Es gibt Alben, die sind harmonisch und schön und die Musik fließt um einen herum. Und es gibt Alben, die erzeugen im Kopf Bilder, wenn nicht sogar einen Film. "Zu Zweit Allein“ gehört eindeutig zu letzterer Kategorie. Manche Menschen bekommen epileptische Anfälle, sind sie zu lange schnellen, aufeinander folgenden Bildern ausgesetzt. Dieses Album ist Epilepsie für die Ohren.
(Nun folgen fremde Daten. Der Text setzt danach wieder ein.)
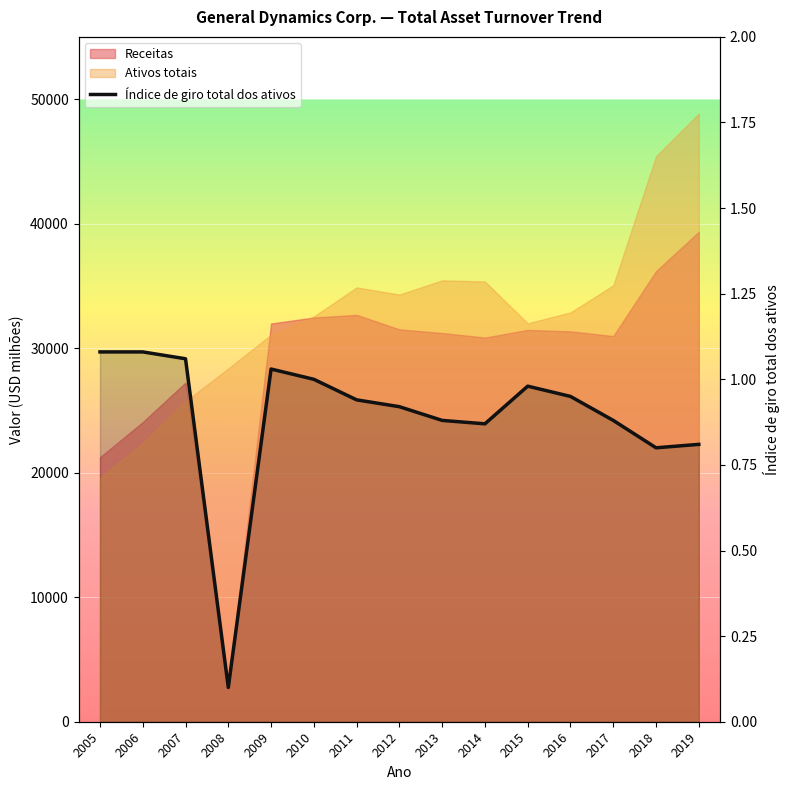

At which category does the data reach its first local valley?

2008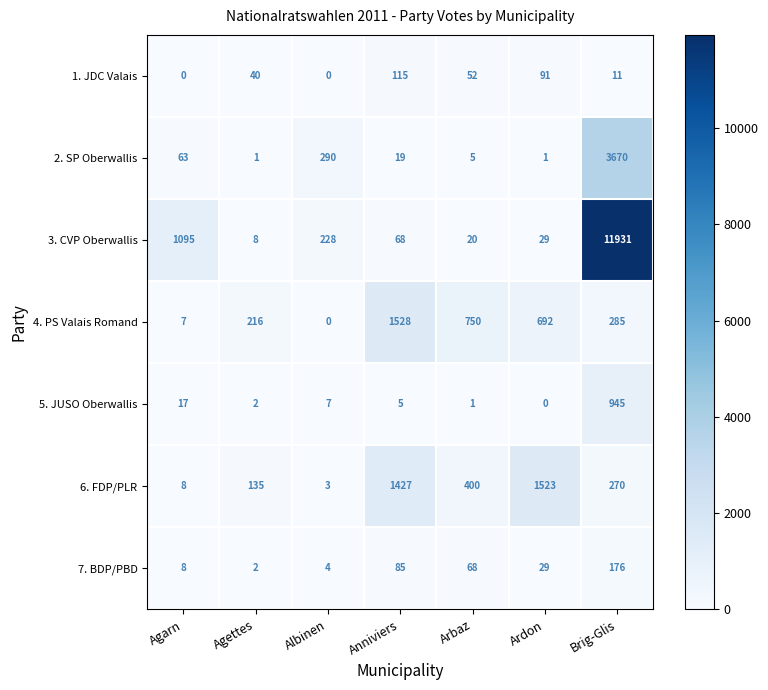

Read the 5. JUSO Oberwallis value at Albinen, to the nearest 10.

10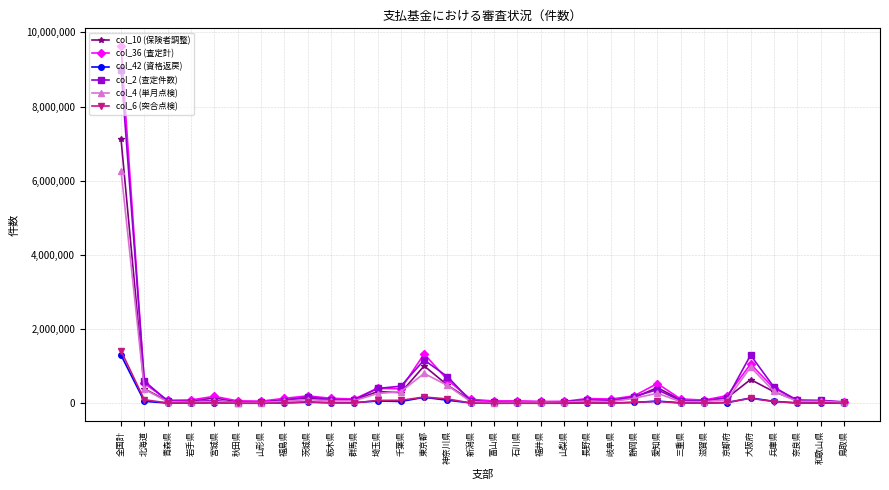

Which series has the largest range (max minus min)?

col_36 (査定計)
Schon der erste Track "Eva Green“ macht klar, in welche Richtung der gesamte Tonträger geht: verrückte, auf dem schmalen Grad zwischen experimentell und unhörbar balancierende Klangteppiche (produziert unter anderem von Dead Rabbit, Robot Koch und Flashgordon), über die Mr. Mar, sowohl als Marsimoto als auch als Marteria, abgedrehte bis schmerzhaft wahre Zeilen rappt. Eine gewisse Affinität zum Bereich der elektronischen Musik ist hierbei allerdings absolut notwendig.
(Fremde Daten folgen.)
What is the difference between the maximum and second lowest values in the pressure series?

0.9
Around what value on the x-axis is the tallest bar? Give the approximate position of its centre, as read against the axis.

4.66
Thematisch wird einem auf „Zu Zweit Allein“ nahezu alles geboten. Ob eine amüsante wie psychologisch bedenkliche Abhandlung über krankhaft werdende Liebe in "Modern Stalking“, oder ein wirklich anrührend erzähltes Aussetzungsszenario aus der Perspektive eines Hundes ("Ausgesetzt“) – Marten Laciny schafft es zu faszinieren. Allerdings vermittelt sich einem trotz dem durchaus vorhandenen roten Faden des Albums der Eindruck, dass die eigene musikalische Identität noch nicht vollkommen gefunden wurde. Dies wird besonders auf dem unabhägig davon wahnsinnig schnell ins Ohr gehenden "Crash Dein Sound“ mit Deichkind deutlich, welches viel mehr wie ein Deichkind-Track featured by Marsimoto/Marteria klingt.
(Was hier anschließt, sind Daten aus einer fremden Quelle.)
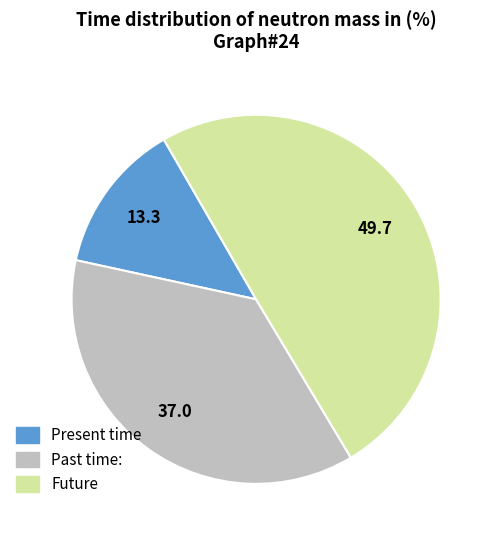

Count the number of slices in the pie.

3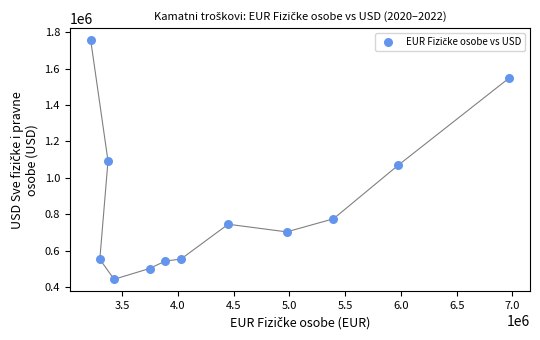

What is the range of Y values (max minus min)?

1314859.3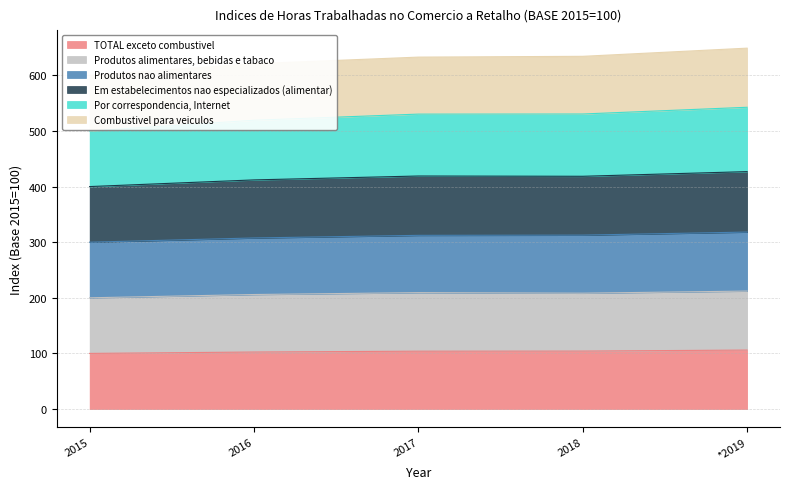

What is the lowest value of the TOTAL exceto combustivel series?

100.0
Im Allgemeinen hätte es Features, insbesondere das von Sido, nicht zwingend gebraucht, "Tamara“ mit Miss Platnum hingegen ist großartig. Kam schon mal ein anderer (Deutsch-)Rapper auf die Idee, das Schicksal einer gekauften und zur Heirat gezwungenen Frau zu erzählen? Andererseits: hat sich schon mal jemand in die Rolle eines ausgesetzten Hundes oder einer Pennerin ("Lidl Miss Sunshine“) versetzt? Wahrscheinlich nicht. Gerade die oftmals erst auf den zweiten Blick gesellschaftskritisch anmutenden Momente machen dieses Album zu einem interessanten und vielschichtigen Stück Musik. Spätestens wenn sich der 25-Jährige in "Reich Und Hässlich“ über die materialistische Einstellung mancher Vertreterinnen des weiblichen Geschlechts mokiert und das mit der Zeile „Ich versteh Frauen nicht, die diesen Weg einschlagen/Verliebt, verlobt, doch nur Geld kannst du heiraten“ absolut auf den Punkt bringt, muss man das erzählerische Talent des gebürtigen Rostockers anerkennen.
Trotzdem sind es gerade auch die thematische Vielfältigkeit und die zum Teil anstrengend elektronische Untermalung, die es schwierig machen, „Zu Zweit Allein“ mit seinen 18 Tracks in einem Stück durchzuhören. Daher auch der Epilepsie-Vergleich: manchmal ist es einfach zu viel Input. Trotz diesem Kritikpunkt ein erfrischendes und interessantes Album, was, obgleich andersartig etikettiert, zu gleichen Teilen von Marsimoto, als auch von Marteria bestritten wird.